Концлагерь | страница 3
Естественно, рецензию, которую Андреа приложила к письму, цензор изъял. Муки тщеславия. Десять летя не мог похвастать никакими своими печатными изданиями, только несчастной докторской диссертацией по Уинстенли; а теперь вышли мои стихи — но не исключено, что увижу их я только через пять лет. Да сгниют смидовы глаза, как картофель по весне! Да разобьет его малайзийский паралич!
Попробовал продолжить цикл „Церемонии“. Без толку. Колодцы иссякли, иссякли.
Спагетти.
Такими вечерами (пишу я после отбоя, при свете синей двадцативаттной лампы над толчком) меня посещает сомнение, прав ли я со своим отказничеством, не опростоволосился ли. Чего тут больше — героизма? или мазохизма? В личной жизни совесть моя никогда не была такой образцово-показательной. Но, черт побери, эта война не правильная!
Я думал (и убедил себя), что отправиться в тюрьму по собственной воле немногим отличается от того, чтоб уйти в траппистский монастырь, что лишения переносятся легче, если идешь на них сознательно. Как человек женатый, я часто сожалел, что умозрительная жизнь, в самых ее возвышенных аспектах, прошла мимо меня.
Аскетизм представлялся мне чем-то вроде духовного трюфеля, некой редкой роскошью. Ха-ха!
На койке этажом ниже удовлетворенно посапывает мафиози из мелких буржуа (сцапали за какие-то налоговые махинации). В плотной, осязаемой темноте скрипят кроватные пружины. Я пытаюсь думать об Андреа. Помнится, в старших классах брат Уилфред советовал, что когда посещают греховные мысли, надлежит молиться Святой Деве. Может, ему это и помогало.
Вот уж в самом деле, nel mezzo del camin di nostra vita![3] Мой тридцать пятый день рождения, и кошмары в слабой форме. Сегодня утром в течение нескольких секунд перед железным бритвенным зеркалом господствовал мой двойник, Луи II. Он издевался, и бушевал, и пятнал своим непотребным словоизвержением знамя веры, не говоря уж о надежде (и без того последнее время изрядно запятнанной). Мне тут же вспомнилось гнетущее лето двадцатилетней давности — лето, когда душой моей безраздельно владел Луи II. Гнетущее?
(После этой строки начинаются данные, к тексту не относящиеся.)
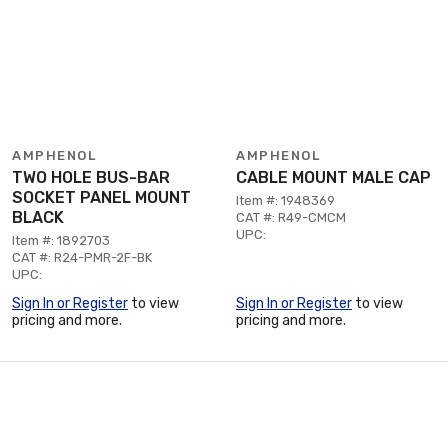
AMPHENOL
AMPHENOL
TWO HOLE BUS-BAR
CABLE MOUNT MALE CAP
SOCKET PANEL MOUNT
Item #: 1948369
BLACK
CAT #: R49-CMCM
UPC:
Item #: 1892703
CAT #: R24-PMR-2F-BK
UPC:
Sign In or Register
to view
Sign In or Register
to view
pricing and more.
pricing and more.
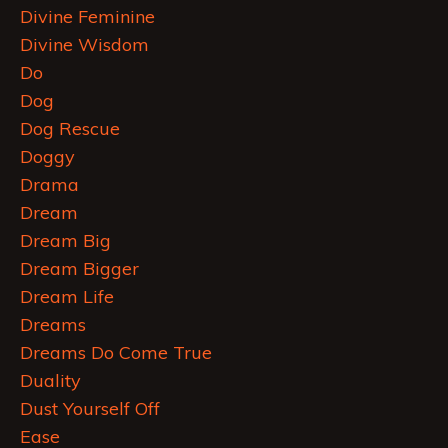
Divine Feminine
Divine Wisdom
Do
Dog
Dog Rescue
Doggy
Drama
Dream
Dream Big
Dream Bigger
Dream Life
Dreams
Dreams Do Come True
Duality
Dust Yourself Off
Ease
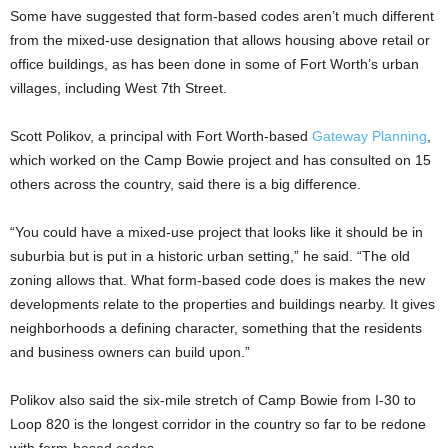
Some have suggested that form-based codes aren’t much different
from the mixed-use designation that allows housing above retail or
office buildings, as has been done in some of Fort Worth’s urban
villages, including West 7th Street.
Scott Polikov, a principal with Fort Worth-based
Gateway Planning
,
which worked on the Camp Bowie project and has consulted on 15
others across the country, said there is a big difference.
“You could have a mixed-use project that looks like it should be in
suburbia but is put in a historic urban setting,” he said. “The old
zoning allows that. What form-based code does is makes the new
developments relate to the properties and buildings nearby. It gives
neighborhoods a defining character, something that the residents
and business owners can build upon.”
Polikov also said the six-mile stretch of Camp Bowie from I-30 to
Loop 820 is the longest corridor in the country so far to be redone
Собственно, слова „non serviam“[4] произносились тогда не без приятного возбуждения — возбуждения, которое неотделимо переплетено в памяти с первым сексуальным опытом.
Так ли уж сильно отличается моя нынешняя ситуация? Другое дело, что теперь я благоразумно заявляю „поп serviam“ скорее кесарю, нежели Богу.
Когда явился капеллан выслушать мою исповедь, об этих угрызениях совести я не сказал ни слова. В своей невинности тот будет склонен принять сторону циничного Луи II. Капеллан, однако, успел выучиться, что меня скудным арсеналом его казуистики не проймешь (еще один перебежчик из стана ирландского томизма), и делает вид, будто принимает меня с позиций моей же собственной моралистики.